While growing up a ward of the state is challenging enough, many find the transition into adulthood almost impossible due to a lack of support systems beyond the walls of foster care.
Constance Iannetta is the founder of the Pennsylvania Chapter of Foster Care Alumni of America and told her story at a joint hearing held at Manor College yesterday.
Iannetta was placed into foster care at the young age of 11. Her mother, though alive, was a foster child herself and unable to provide a suitable life for her daughter. She had to make a heart-wrenching decision.
Iannetta’s early adulthood was plagued with housing instability, school changes, and working multiple jobs preventing her from finishing college.
“I am breaking the cycle,” Iannetta said. “While some have deemed me a foster care success, I consider myself a foster care survivor.”
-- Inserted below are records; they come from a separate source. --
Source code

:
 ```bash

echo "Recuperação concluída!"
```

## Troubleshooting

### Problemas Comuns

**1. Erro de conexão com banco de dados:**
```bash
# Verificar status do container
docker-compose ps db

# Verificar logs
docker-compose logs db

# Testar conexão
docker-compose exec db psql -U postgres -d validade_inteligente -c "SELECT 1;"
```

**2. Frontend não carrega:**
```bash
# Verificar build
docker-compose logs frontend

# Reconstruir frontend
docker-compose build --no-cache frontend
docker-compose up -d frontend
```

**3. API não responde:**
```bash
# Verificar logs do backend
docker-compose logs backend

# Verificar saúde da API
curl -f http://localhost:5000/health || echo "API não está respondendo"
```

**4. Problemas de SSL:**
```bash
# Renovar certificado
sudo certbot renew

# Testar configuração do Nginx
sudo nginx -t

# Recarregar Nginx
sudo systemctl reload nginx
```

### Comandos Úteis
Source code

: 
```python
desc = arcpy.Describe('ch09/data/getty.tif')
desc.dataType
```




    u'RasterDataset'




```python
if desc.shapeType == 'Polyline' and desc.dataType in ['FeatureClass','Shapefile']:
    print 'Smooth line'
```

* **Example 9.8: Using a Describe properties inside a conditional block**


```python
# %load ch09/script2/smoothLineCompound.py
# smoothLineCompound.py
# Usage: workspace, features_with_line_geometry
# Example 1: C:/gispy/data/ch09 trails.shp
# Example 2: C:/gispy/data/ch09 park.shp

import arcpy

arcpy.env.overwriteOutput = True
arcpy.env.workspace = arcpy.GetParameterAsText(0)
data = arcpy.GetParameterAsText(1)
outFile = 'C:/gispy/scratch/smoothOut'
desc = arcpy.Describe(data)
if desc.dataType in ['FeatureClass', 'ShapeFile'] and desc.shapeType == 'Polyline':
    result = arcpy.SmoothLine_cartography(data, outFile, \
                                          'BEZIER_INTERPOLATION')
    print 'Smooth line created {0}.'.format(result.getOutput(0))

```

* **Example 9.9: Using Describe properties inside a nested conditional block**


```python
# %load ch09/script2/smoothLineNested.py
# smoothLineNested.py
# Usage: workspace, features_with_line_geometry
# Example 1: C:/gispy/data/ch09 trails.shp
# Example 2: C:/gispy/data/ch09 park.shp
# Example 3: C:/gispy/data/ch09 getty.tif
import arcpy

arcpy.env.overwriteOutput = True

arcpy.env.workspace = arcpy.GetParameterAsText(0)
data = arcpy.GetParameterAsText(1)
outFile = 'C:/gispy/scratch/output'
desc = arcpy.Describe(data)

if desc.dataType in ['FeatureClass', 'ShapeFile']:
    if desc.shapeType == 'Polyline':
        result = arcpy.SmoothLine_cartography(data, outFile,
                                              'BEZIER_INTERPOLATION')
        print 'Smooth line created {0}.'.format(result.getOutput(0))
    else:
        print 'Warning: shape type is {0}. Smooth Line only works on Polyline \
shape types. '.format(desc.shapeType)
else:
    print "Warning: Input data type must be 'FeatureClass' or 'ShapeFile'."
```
Iannetta is returning to college full time for her third try, this time with the support of her husband and two adopted children. Her’s mother recently graduated college with highest honors and remains close with her daughter.
Unfortunately, Iannetta is an exception to the norm.
“Statistics say I should have been a teen mother, homeless, incarcerated and uneducated,” Iannetta explained. “destined to repeat the generational cycle of trauma and instability that has trickled down my family tree.”
Representative Kathy Watson is the chairman of the House Children and Youth Committee. She has long worked to develop legislation for children who do not have their parents to care for them.
“I’d suggest you think about your children, and if you have 18-year-olds, contemplate they would be absolutely on their own,” Watson said. “I can remember when my son was that age. It would have been a difficult thought.”
Representative Gene DiGirolamo, chairman of the House Human Services Committee, also attended the hearing.
“The transition can be harsh,” said Rep. Gene DiGirolamo (R-Bucks), chairman of the Human Services Committee. “Many foster children are forced to find adequate housing, education and employment when they reach 18, though the system does an inadequate job helping these children transition into adulthood.”
The hearing, available to view online, will be used to create new legislation to help the kids who need it most through the creation of support systems to teach life skills, job skills, and provide affordable housing.